One of my favorite memories from elementary school was every other Friday when I would have the chance to attend a class that was in my eyes a glorious utopia of magnificent pencils, colorful crayons, vibrant pastels, rich watercolors, dark inks, and bristly brushes. It was my chance to allow my creativity to flow from my mind and onto paper using a kaleidoscope of colors and a mountain of utensils at my disposal. It was a glorious reward to have messy hands and stained clothing because my project would lie before me, a perfect “masterpiece”. And when the class was over, I would wait, excited and impatient, for the two weeks to speed by, when I would once again get to return to this paradise.
I loved art from the very beginning.
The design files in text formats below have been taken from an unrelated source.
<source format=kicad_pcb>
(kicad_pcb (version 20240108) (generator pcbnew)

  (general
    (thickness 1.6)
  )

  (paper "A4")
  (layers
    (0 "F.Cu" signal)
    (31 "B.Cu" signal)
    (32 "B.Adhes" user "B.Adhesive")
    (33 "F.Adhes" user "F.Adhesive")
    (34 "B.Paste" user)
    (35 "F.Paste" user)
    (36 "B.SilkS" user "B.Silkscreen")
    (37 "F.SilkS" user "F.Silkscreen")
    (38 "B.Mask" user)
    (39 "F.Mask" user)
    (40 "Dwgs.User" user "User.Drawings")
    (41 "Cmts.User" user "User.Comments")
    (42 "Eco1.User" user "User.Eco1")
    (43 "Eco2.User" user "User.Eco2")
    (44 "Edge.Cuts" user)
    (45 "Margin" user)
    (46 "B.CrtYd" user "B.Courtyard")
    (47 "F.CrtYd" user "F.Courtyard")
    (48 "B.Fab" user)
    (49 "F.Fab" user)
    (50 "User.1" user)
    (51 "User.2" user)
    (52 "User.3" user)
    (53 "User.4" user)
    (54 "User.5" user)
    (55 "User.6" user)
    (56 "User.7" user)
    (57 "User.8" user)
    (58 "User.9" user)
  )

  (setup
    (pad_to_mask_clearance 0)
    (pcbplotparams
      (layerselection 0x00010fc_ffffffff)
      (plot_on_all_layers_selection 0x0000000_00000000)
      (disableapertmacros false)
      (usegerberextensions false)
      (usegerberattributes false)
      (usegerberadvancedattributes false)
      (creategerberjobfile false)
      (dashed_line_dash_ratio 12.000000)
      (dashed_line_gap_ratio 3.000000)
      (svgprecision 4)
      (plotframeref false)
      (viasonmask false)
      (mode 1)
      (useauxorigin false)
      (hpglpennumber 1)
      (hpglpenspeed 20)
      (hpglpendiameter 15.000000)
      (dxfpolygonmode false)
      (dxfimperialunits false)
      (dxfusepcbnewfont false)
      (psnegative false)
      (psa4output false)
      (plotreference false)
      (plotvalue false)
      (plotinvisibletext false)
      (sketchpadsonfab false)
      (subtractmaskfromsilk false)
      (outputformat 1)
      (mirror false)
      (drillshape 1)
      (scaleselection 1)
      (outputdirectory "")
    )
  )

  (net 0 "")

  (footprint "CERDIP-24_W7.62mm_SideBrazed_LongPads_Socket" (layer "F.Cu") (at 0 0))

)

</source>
The concept is beautiful in nature. It is an expression of ideas, thoughts, and emotions and can capture singular moments or even entire time periods.
However, my favorite memory from elementary school is bittersweet. The chance for creative expression only came every other week. It was then that I started questioning the school’s incorporation of art, and I still do. Why is there so little art in our curriculum? Why, as students, do we have so little exposure to art and so little opportunity to create it?
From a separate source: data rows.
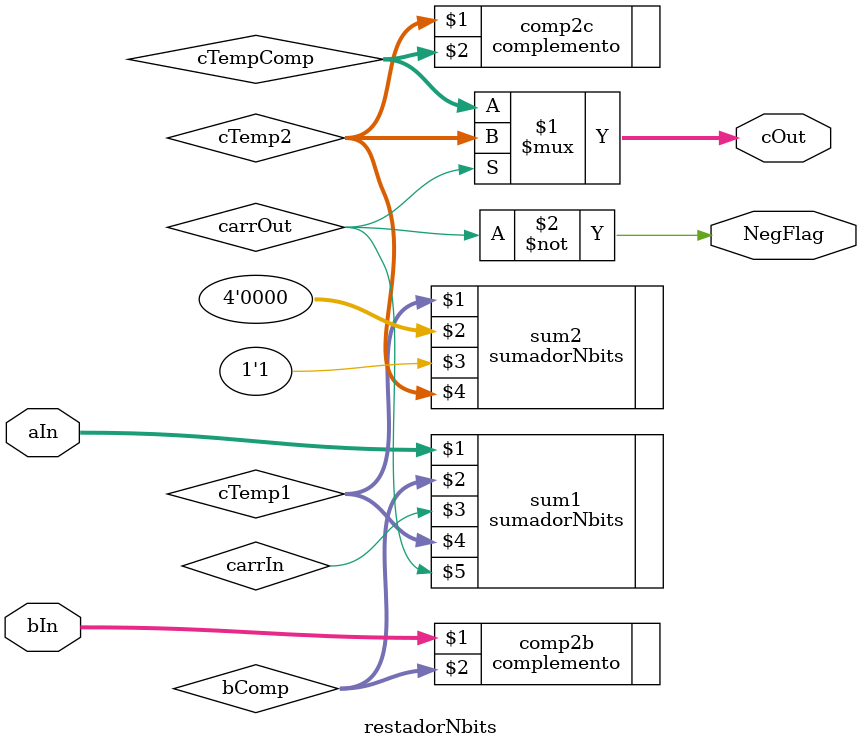
<source format=sv>
module restadorNbits #(N=4) (
					input logic [N-1:0] aIn,
					input logic [N-1:0] bIn,
					output logic [N-1:0] cOut,
					output logic NegFlag);

logic [N-1:0] bComp, cTemp1, cTemp2, cTempComp;
logic carrIn, carrOut;

complemento #(N) comp2b (bIn, bComp);
sumadorNbits #(N) sum1 (aIn, bComp, carrIn, cTemp1, carrOut);
sumadorNbits #(N) sum2 (cTemp1, {N{1'b0}}, 1'b1, cTemp2);
complemento #(N) comp2c (cTemp2, cTempComp);

assign cOut = carrOut ? cTemp2 : cTempComp;
assign NegFlag = ~carrOut;
					
endmodule
					
					
</source>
This lack of representation of art in school isn't limited to only my elementary school. It exists within all the elementary schools in the community. And as I have progressed through middle school and am nearing the end of high school, I look back and see that this is a common trend. In middle school students take only one semester of art and have no opportunity for extra art courses. And in high school students take only a single semester and any extra art courses are limited to the in school schedule. And the worst part is that this extends beyond my community and is present nationwide. According to an article, “Art Education,” published by the University of Michigan, “art is pushed aside and the department’s budgets are increasingly cut in favor of so-called core education classes such as math and reading.”
Of course my high school presents an assortment of art classes. However, a student can only take them during school, which can be a severe limitation. There are only so many periods in the day and many of these are already occupied by required courses. Consequently, there are only a few periods left and art is left being “squeezed in.” Sometimes there isn't even enough room in the schedule for art at all.
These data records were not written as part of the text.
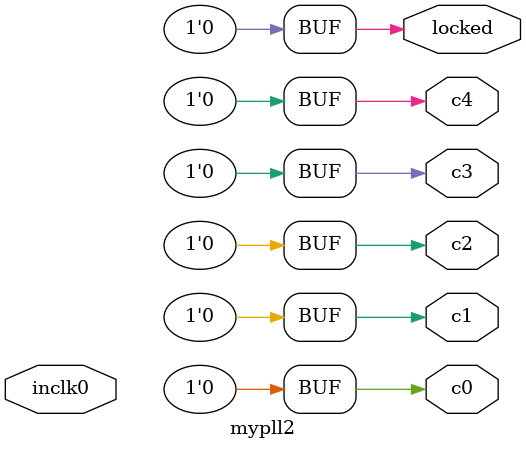
<source format=v>
module mypll2(	// file.cleaned.mlir:2:3
  input  inclk0,	// file.cleaned.mlir:2:24
  output c0,	// file.cleaned.mlir:2:42
         c1,	// file.cleaned.mlir:2:55
         c2,	// file.cleaned.mlir:2:68
         c3,	// file.cleaned.mlir:2:81
         c4,	// file.cleaned.mlir:2:94
         locked	// file.cleaned.mlir:2:107
);

  assign c0 = 1'h0;	// file.cleaned.mlir:3:14, :4:5
  assign c1 = 1'h0;	// file.cleaned.mlir:3:14, :4:5
  assign c2 = 1'h0;	// file.cleaned.mlir:3:14, :4:5
  assign c3 = 1'h0;	// file.cleaned.mlir:3:14, :4:5
  assign c4 = 1'h0;	// file.cleaned.mlir:3:14, :4:5
  assign locked = 1'h0;	// file.cleaned.mlir:3:14, :4:5
endmodule


</source>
Why it is that art is so limited in schools? Looking back it doesn't make sense. High school integrates into its curriculum all sorts of subjects. Of course required subjects such as math, science, English, foreign language, history, and so forth are critical for the future, but what is it exactly that makes art not important enough to teach at the same weight as these subjects?
Art is creative expression of thoughts and emotions. It offers those who pick up a pencil or paintbrush, a camera or clay, to express themselves. Art has no rules or formulas, something vastly different from the required courses during the day. Art can offer an outlet and a different way of thinking.
Art is also history. Paintings, photographs, and sculptures trace the eras – the mindsets, the revolutions, the battles. By looking at art, we can gain insight into the past. And yet, schools do not teach art to its full potential. Rather, the school requires only one semester. And history classes spend very little time teaching the past through art because it is minute part of the curriculum.
More than teaching history, art improves other aspects of school and beyond. A study by James S. Catterall, a professor of education at the University of California, Los Angeles, concluded that the arts helped students excel in standardized testing. Elliot Eisner, a professor at Stanford University found that “Learning through the arts promotes the idea that there is more than one solution to a problem, or more than one answer to a question.” Art isn’t only expression and education, but also intellectual stimulation. Students begin to look outside the box, which can make them more open-minded in school with answers and solutions, but also socially with people and cultures.
Some people even propose the elimination of art in school altogether. This scares me. People should not eradicate the already limited presence of it in education. That would be like diminishing art in its entirety. Art is a part of culture that should be enjoyed and celebrated, encouraged and continued because offers it provides the opportunity for expression of thoughts, emotions, and moments. It allows us to look at the past and it allows us to develop a more rounded way of thinking.
And it is precisely the lack of attention towards art that is molding the mindset of many students that art is dismissible. “Art class” is becoming synonymous with “blow-off class” in this generation. The only people attending the art shows in school are the actual participants. A long valued aspect of human nature is losing appreciation.
I believe that art should be restored in education. It should be weaved into the curriculum more – to inspire and allow expression of creativity, teach history, and to improve the all around education and social skills of students. Artistically motivated students should have a larger freedom to engage in art courses. This resurgence of art would make it a larger part of our culture because students would have more exposure to art and its benefits. A more positive outlook on the arts might begin to develop and it might once again reach its full appreciation.
I remember in elementary school when we had art class we would all try and gather as many supplies as we could to work on our projects. Almost every supply would be grabbed up except for the white crayon, which nobody really used. Art should not become like the white crayon of the crayon box.